Grief is scary because it’s not just sadness.
Grief can also be regret or shame, disappointment or existential fear. Grief can evoke sadness of the inevitable march of time, and remind us of our human limits. Grief is a rusty gate that comes between you and what’s lost. It’s a “no trespassing sign” on all our alternate lives unlived, words left unsaid, and to-dos left undone.
Perhaps it’s my fear of grief that keeps this poem’s hold on me.
Loss is an inevitable part of loving.
The only way to never feel the pain of losing something is to never feel the joy, the love, the affection we have for the people, places and things that bring us pleasure. Each time we choose something, we are not choosing everything else, which is it’s own kind of pain. And the more we have in life to love, the more we have to lose.
For many, this fact would cause a retreat into pseudo-stoicism, well, fine then, I won’t let myself care about anything.
Can’t be broken up with if we’re never in a romantic relationship.
Can’t drift apart from friends we’ve never had.
Can’t wax nostalgic about good times that never happened.
Can’t mourn the death of a family we never loved.
Pseudo-Stoicism has become more popular lately, especially in circles of very online (mostly) men who value individualism over collectivism and a “bootstraps” theory of emotional wellness. Instead of questioning the classic masculine ideal of not feeling any feelings or needing others, they’ve rebranded their oppression as personal development and “honoring the wisdom of ancient philosophers”.

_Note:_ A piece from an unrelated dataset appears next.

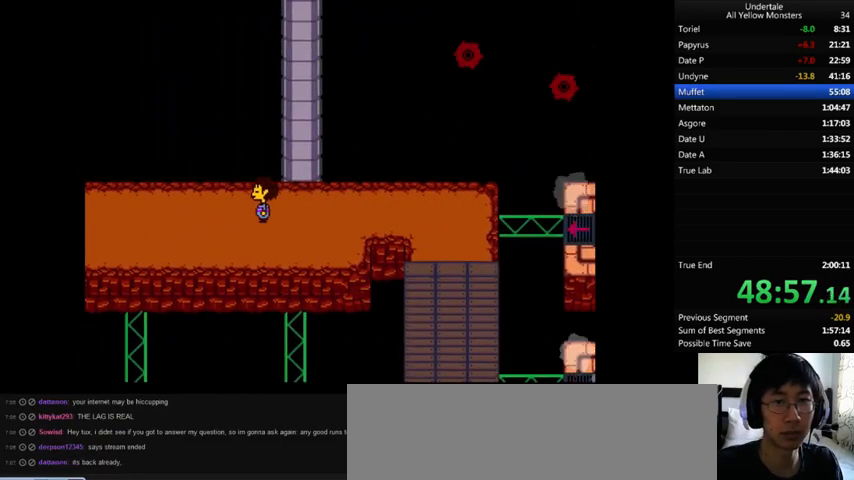
{"keys": ["left"], "events": [[100, "x", "down"], [100, "z", "up"], [167, "x", "up"], [167, "z", "down"], [233, "z", "up"], [267, "x", "down"], [300, "x", "up"], [300, "z", "down"], [400, "x", "down"], [400, "z", "up"], [433, "x", "up"], [433, "z", "down"], [500, "z", "up"]]}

These would-be YouTube gurus and Twitch life coaches suggest that if we work to discipline our minds, toughen up and not get carried away by those untrustworthy emotions—love, attachment, vulnerability, needing someone else, the desire to connect — we will be able to avoid the inconvenient, and more importantly, unproductive pain that comes from change, adversity, longing and loss.
Which is not stoicism, that’s just being emotionally numb.

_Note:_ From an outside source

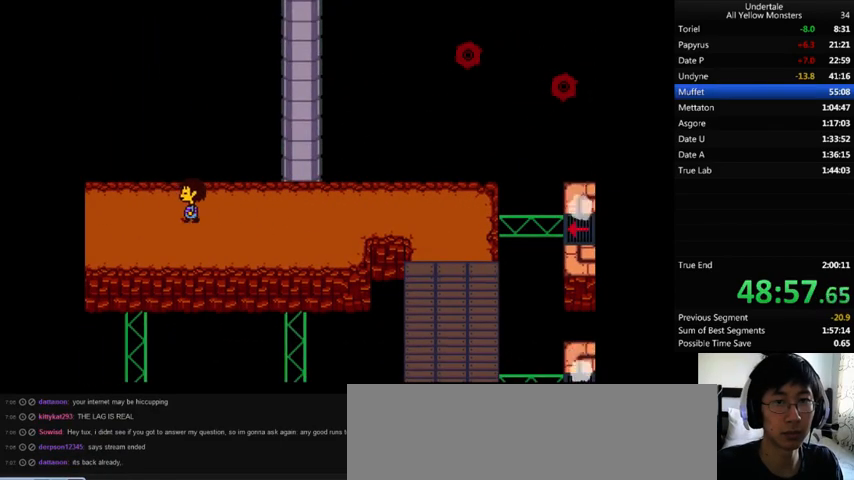
{"keys": ["left", "z"], "events": [[33, "x", "down"], [100, "x", "up"], [100, "z", "down"], [133, "z", "up"], [167, "x", "down"], [200, "z", "down"], [267, "x", "up"], [300, "z", "up"], [333, "x", "down"], [367, "z", "down"], [400, "x", "up"], [433, "z", "up"], [467, "x", "down"], [500, "x", "up"], [500, "z", "down"]]}
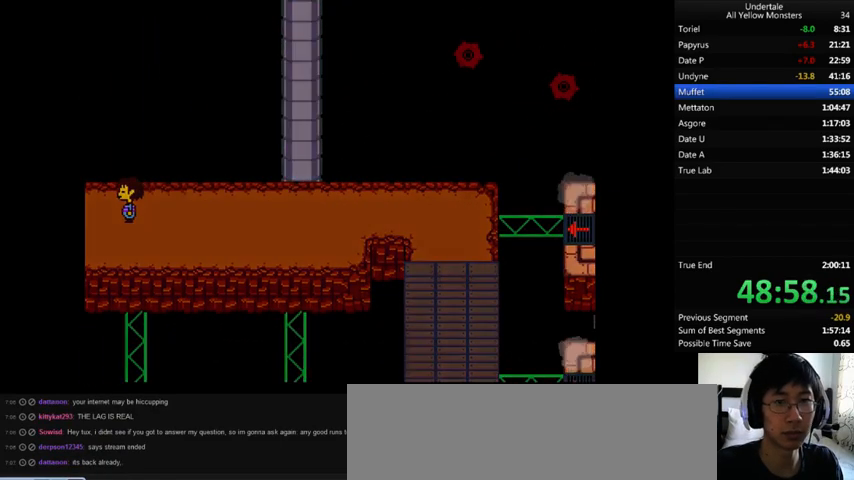
{"keys": ["left"], "events": [[100, "x", "down"], [100, "z", "up"], [133, "x", "up"], [133, "z", "down"], [233, "x", "down"], [267, "x", "up"], [367, "z", "up"], [400, "z", "down"], [467, "z", "up"]]}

Stoicism may be the endurance of suffering without complaint, but where does that suffering coming from?
In Buddhism at least, the idea is that desire is at the heart of suffering. I want, therefore I am. I am, therefore I suffer. And so, to minimize suffering we should practice non-attachment.
But non-attachment doesn’t mean we cut off our emotions and refuse the pull towards love and intimacy. Our human wanting may never go away, so perhaps we can let go of it a bit and do ourselves less harm.
Non-attachment means we don’t get in the way of what’s happening.
We don’t cling to joy nor do we reject our suffering. It’s recognizing that both pain and happiness are both worth feeling, along with the recognition that no feeling will last forever.
It means having that summer fling abroad even though you know you’ll have to come back to the states in autumn. It means showing up to visit your elderly grandmother in hospice even though it’s a reminder of the loss in progress. It means choosing to put your faith in your partner and the future you’re building together, even though it gives one person incredible power over your sense of stability.
Non-attachment means we exist here in the present moment, over and over and over again.
When we recognize that each moment is unique and fleeting —we can whole-heartedly soak up its golden glow while we’re here.
So grab that morning hue, savor the early flower! And don’t run from the inevitable grief when it eventually goes away. We can regard this hurt as a testament to our care for the person, place, thing, opportunity that we have lost.